Выбрать главу

Иногда, в такой вот бездейственный день, Наумов ложился рядом с товарищем и шёпотом начинал его расспрашивать. Его пытливую душу всегда мучили нерешённые вопросы.

— Вот скажи, папаня: что это за паршивая за такая идеология у фашистов — людей убивать? Откуда она? Я так полагаю, не иначе от зверей это осталось, а? У нас по-другому. У нас как: захотел я хорошо жить — работай, Ванька, будешь хорошо жить. Не так? Хочу ещё лучше — пожалуйте, Иван Васильевич, работайте больше, сил не жалейте, вот вам распрекрасное житьё. И мне от того хорошо, и прочим лицам. Стало быть, всем польза. Теперь, скажем, немцы. Ихний Фриц или там Ганс какой. Хочу хорошо жить, а ему Гитлер: хочешь хорошо жить — бери автомат, дуй за чужим добром. Так? И Фрицу тому, дураку, худо, потому — его, паршивца, убьют, и Гитлеру не малина, потому — вот она трещит, вся его гитлерия. Так как же, а? Чего ж они войны-то затевают, землю-то кровавят?

Киносьян слабым голосом принимался рассказывать, как родился немецкий фашизм и как отравил он сознание немцев. Наумов внимательно вслушивался в прерывистую речь.

— По мне, так, — отвечал он, пожёвывая травинку и следя сквозь плети ежевики за тем, как торопливо плывут по небу осенние облака, провожаемые тревожным шумом леса, — по мне, так: раз человек зовёт чужое добро грабить, кто б он ни будь, ворюга какой иль министр, иль фюрер, вяжи его, добрые люди, — и в холодную. Вот бы сговориться народам всех этих фашистов, капиталистов и иных всяких разбойников и ворюг перевязать да всех на какой-нибудь необитаемый остров: учись, сукины дети, работать, пользу приносить. А между собой договориться: давай, ребята, войну по боку вовсе и будем друг дружке помогать. Ох, и жизнь бы, как я считаю, пошла.

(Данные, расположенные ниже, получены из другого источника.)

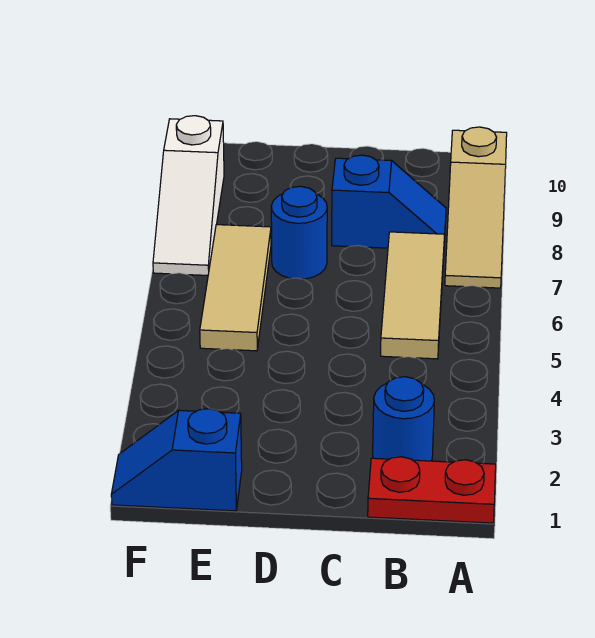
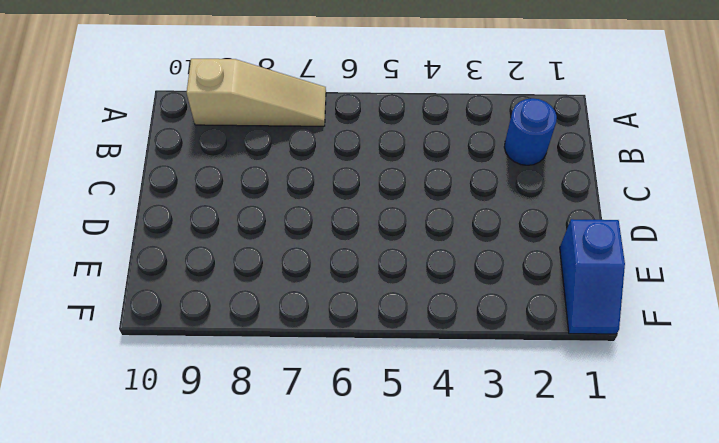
none -> red plate A1:B1 level 1
none -> tan tile B5:B7 level 1

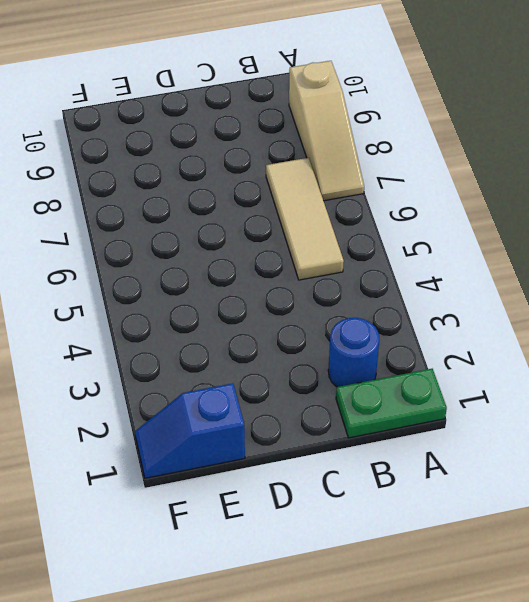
green plate A1:B1 level 1 -> red plate A1:B1 level 1
none -> blue slope B8:C8 level 1 top C
none -> blue round brick D7 level 1

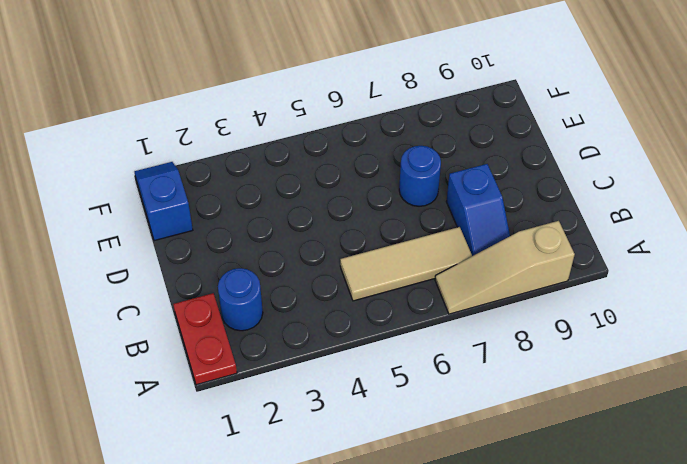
none -> tan tile E5:E7 level 1
none -> white slope F7:F9 level 1 top 9

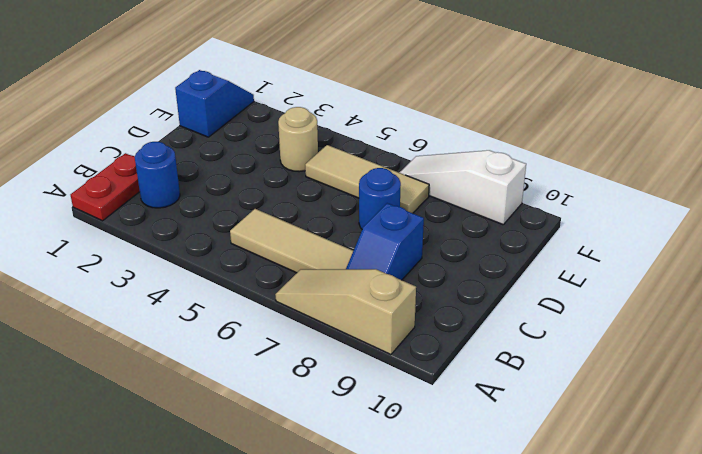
tan round brick E4 level 1 -> none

Наумов садился, сбивал на затылок пилотку и, весь захваченный своими проектами переустройства мира, с трудом приглушая свой громкий голос, шептал:

— Мы б с тобой, папаша Грикор, в хоромах жили. Машин бы напекли на всякую работу. Всё машиной, а человек свой час отработал — делай, что хошь: рыболов — уди, охотой балуешься — ружьишко на плечи и на охоту, а учиться тянет — учись, пожалуйста.

— Так мы, Иван, и делаем, у нас и в Конституции так записано, — говорил Киносьян, и на его бледном измученном лице появлялась тень тёплой улыбки.

— Знаю — записано, так нам-то мешают. И опять: чтоб не у нас с тобой, а чтоб во всём мире. Эх, была бы жизнишка!

Они замолкают, слушая близкую перестрелку, глухой и звучный стук дятла, сухой шелест подсыхающих осенних листьев.

— Вот я до войны политикой не интересовался. Больно дела по колхозу было много. У меня, брат, под командой коневодческая ферма была. Ох, и кони — на всю Кубань! Дел по самую маковку, вот я дальше лошадиного стойла и не выглядывал… Ты коммунист, скажи мне теперь: вот фашизм повалим, возможен после этого всегдашний мир? Дескать, войной ребята все обожрались, хватит, весь мир кровью умылся. Не довольно ли!

— Всегдашний мир, Иван, не лёгкое это дело. С кем договариваться-то придётся? С народом? Так народ там, в Америке и в Англии, голоса не имеет. Кто его там слушает? Так, стало быть, с кем, с капиталистом тем же? А ему война что, его, что ли, кровь, слёзы льются? Ему, Иван, денежки текут. Мы-то за мир бороться будем, нам война не нужна…

— Да, брат папаня, плохо всё это хозяйство устроено… Дали б мне над всей над землёй власть, я б всё так перекроил, что не только войны, а и понятия б такого не было. Вот верь слову…

Так философствовали они иной раз целый день, изредка останавливая друг друга, чтоб не слишком громко звучали голоса.

Но вот кончалась тихая погода, ветер тянул лесом, и громкий шелест подсыхающей листвы скрадывал звуки. Наумов снова начинал действовать. Он исчезал, уползая в заросли кустов, появлялся весь мокрый от росы, приносил целую пилотку ежевики, ел сам, кормил товарища. Промывал раны сначала товарищу, потом себе, перевязывал, опять куда-то уползал, возвращался с полной пазухой грибов и картошки.